» **Okuma parçası**

::::::::

SELAMİ TURGUT GENÇ

SELAMİ TURGUT GENÇ

İŞİN İÇYÜZÜ / BİR BAŞKADIR BENİM BABAM…

Her baba, çocukları için rol modelidir. Çocuğun karakteri, babasına benzeme içgüdüleriyle şekillenir. Zaman içinde babayı taklit gibi huylar edinir. Babadan güç keşfederse, onun varlığıyla kendisine bir kuvvet inancı yerleştirir. Artık baba, onun için en büyük destek kaynağıdır. Baba maddeden güçlü ise çocuk bundan da kendine bir övünç payı çıkarır. Fakirin çocuğunun “onurla örülmüş” güçlü bir zırhı bulunur. Yaşamın zenginlik, yoksulluk gibi derin çöküntüleri içinde çocukları, büyüme çağına kadar dik tutan üstünlük duyguları, hep güzel hayallerle beslenir.
Çocuk, büyüme çağında, babasının her sözüne, sohbetine, davranışına hayranlık duyar. Duygu yüklü kalbinde babasını, aslanlardan daha güçlü görür.
Babaların faziletleri çocukların servetidir. Balzac, bilgin Anatole France’nin bu sözüne karşılık şöyle bir düşünce geliştirmiştir:
“Bir baba, kendi mutluluğundan çok, çocuklarının mutluluğu ile mutlu olur” der.
Babaların değerini anlatmaya ömür yetmez. Ama, öyle babalar da var ki, çocuklarına ilgisiz ve sevgisiz kalmıştır. Çocuklarına sarılmadan, bir ömrün acı kaderini yaşayan babalar da olmuştur. Bunun nedenleri ne olursa olsun, baba yüreğinin derinliğindeki sarsıntılar, bir son nefese kadar hep hissedilmiştir. Evlatla baba arasında görüş, düşünce ayrılığı ortaya çıksa da yüreğindeki ateşle yaşayan insanların dramı, dünya döndükçe görülecektir.

::::::::

» **Uzamsal ilişki verileri**

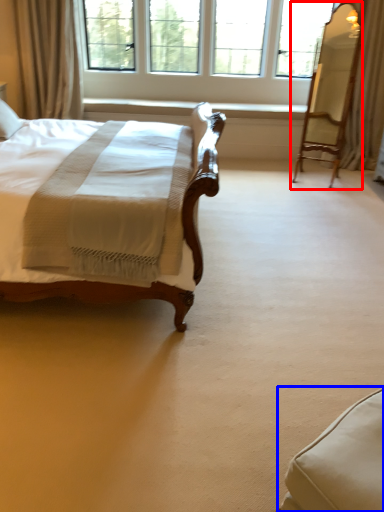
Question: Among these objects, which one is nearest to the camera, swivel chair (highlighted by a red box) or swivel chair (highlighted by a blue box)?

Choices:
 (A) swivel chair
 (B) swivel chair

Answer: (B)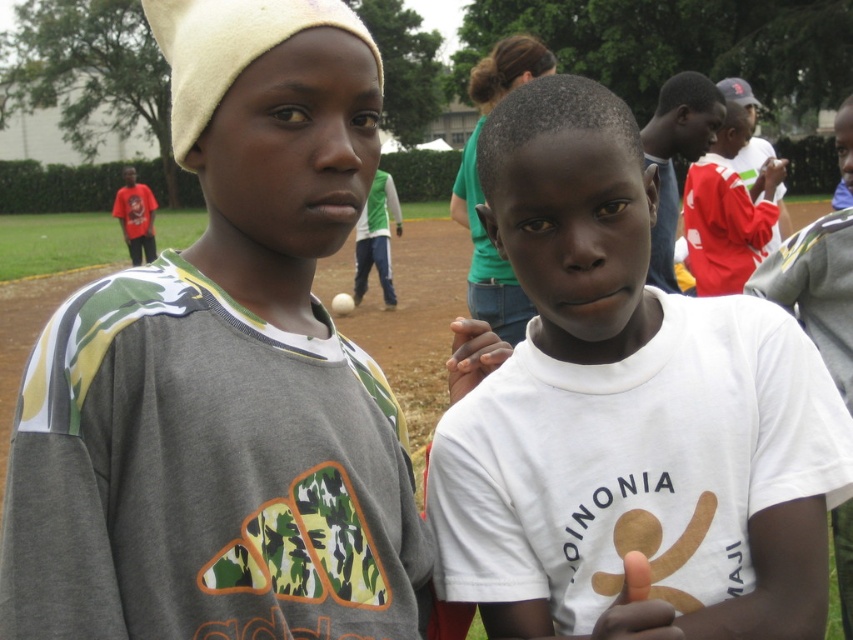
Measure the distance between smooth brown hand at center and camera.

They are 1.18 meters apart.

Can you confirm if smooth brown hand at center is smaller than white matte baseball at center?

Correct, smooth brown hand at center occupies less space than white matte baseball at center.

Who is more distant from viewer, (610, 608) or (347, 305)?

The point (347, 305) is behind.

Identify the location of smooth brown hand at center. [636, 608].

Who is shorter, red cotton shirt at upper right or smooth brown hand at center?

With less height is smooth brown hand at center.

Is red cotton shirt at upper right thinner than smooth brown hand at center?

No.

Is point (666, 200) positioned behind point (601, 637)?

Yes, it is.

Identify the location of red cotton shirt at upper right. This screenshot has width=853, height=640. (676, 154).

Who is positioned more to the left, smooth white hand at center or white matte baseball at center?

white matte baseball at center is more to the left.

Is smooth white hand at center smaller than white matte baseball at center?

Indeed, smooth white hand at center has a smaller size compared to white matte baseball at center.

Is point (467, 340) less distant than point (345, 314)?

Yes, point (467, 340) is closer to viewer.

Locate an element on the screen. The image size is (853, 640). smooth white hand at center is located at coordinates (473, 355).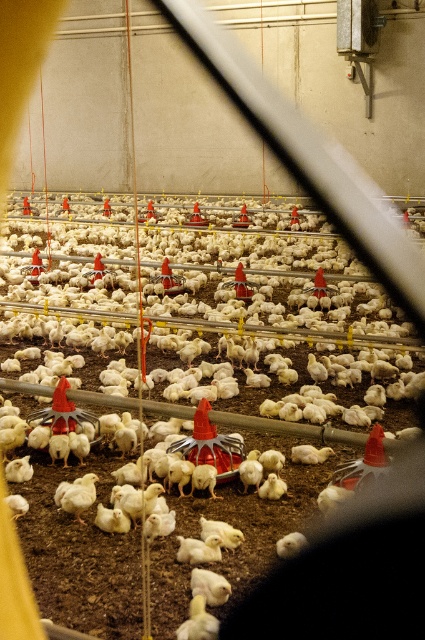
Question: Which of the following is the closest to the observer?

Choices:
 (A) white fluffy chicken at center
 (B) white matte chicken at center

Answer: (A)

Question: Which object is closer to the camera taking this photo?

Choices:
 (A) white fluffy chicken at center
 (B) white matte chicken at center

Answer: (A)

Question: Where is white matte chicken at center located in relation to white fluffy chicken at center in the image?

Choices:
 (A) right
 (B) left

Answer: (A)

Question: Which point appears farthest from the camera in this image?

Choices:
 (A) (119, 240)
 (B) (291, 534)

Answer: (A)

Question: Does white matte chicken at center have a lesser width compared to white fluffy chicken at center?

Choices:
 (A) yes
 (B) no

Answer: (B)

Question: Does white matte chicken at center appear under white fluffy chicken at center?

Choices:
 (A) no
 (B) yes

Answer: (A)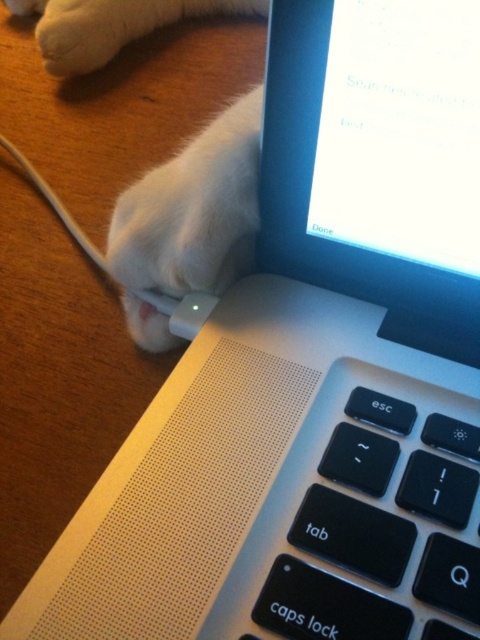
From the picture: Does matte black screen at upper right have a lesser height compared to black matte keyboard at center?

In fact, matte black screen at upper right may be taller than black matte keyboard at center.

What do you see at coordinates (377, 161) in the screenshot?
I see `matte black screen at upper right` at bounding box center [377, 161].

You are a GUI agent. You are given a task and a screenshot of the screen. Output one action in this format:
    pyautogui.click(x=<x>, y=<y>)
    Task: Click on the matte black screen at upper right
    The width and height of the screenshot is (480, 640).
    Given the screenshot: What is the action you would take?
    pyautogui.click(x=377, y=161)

::::::::

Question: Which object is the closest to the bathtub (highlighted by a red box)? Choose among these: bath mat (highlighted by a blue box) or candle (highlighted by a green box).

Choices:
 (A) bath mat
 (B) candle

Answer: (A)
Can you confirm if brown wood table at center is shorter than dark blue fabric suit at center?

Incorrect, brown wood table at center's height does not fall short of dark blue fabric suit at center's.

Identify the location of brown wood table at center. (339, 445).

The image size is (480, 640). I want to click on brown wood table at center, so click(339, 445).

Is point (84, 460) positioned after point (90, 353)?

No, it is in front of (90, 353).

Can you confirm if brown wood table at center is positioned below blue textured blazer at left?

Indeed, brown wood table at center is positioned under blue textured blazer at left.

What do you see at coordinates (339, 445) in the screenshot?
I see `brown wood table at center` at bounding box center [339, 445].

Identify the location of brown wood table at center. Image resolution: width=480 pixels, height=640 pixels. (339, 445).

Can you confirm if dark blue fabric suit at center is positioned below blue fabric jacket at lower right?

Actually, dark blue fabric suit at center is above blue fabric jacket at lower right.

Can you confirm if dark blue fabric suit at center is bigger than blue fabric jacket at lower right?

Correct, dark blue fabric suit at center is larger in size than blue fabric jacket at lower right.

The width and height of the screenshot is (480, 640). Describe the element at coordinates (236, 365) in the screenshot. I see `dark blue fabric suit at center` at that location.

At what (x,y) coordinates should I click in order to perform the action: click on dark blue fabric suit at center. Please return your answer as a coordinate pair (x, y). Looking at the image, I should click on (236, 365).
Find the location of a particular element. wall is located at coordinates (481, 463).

::::::::

» **Hedefler**
**a.** Okuma parçasında “Babaların faziletleri çocukların” ifadesinden “dünya döndükçe görülecektir.” ifadesine kadar olan bölümü, iki ifade de dahil olmak üzere tekrar yaz.
**b.** Okuma parçasında “Babaların değerini anlatmaya ömür yetmez” sözleriyle başlayan paragrafı, ana bilgilerini koruyarak daha kısa biçimde yeniden yaz.
Öğeler, okuma parçasından ayrı bir malzemedir.

» **Beklenen çıktılar**
**a.**
Babaların faziletleri çocukların servetidir. Balzac, bilgin Anatole France’nin bu sözüne karşılık şöyle bir düşünce geliştirmiştir:
“Bir baba, kendi mutluluğundan çok, çocuklarının mutluluğu ile mutlu olur” der.
Babaların değerini anlatmaya ömür yetmez. Ama, öyle babalar da var ki, çocuklarına ilgisiz ve sevgisiz kalmıştır. Çocuklarına sarılmadan, bir ömrün acı kaderini yaşayan babalar da olmuştur. Bunun nedenleri ne olursa olsun, baba yüreğinin derinliğindeki sarsıntılar, bir son nefese kadar hep hissedilmiştir. Evlatla baba arasında görüş, düşünce ayrılığı ortaya çıksa da yüreğindeki ateşle yaşayan insanların dramı, dünya döndükçe görülecektir.

**b.** Babaların değerini anlatmaya ömür yetmez, ancak çocuklarına ilgisiz ve sevgisiz kalan, onlara sarılmadan acı bir ömür süren babalar da vardır. Nedeni ne olursa olsun, baba yüreğindeki sarsıntılar son nefese kadar hissedilir. Evlatla baba arasında görüş ayrılığı çıksa da yüreğindeki ateşle yaşayanların dramı dünya döndükçe görülecektir.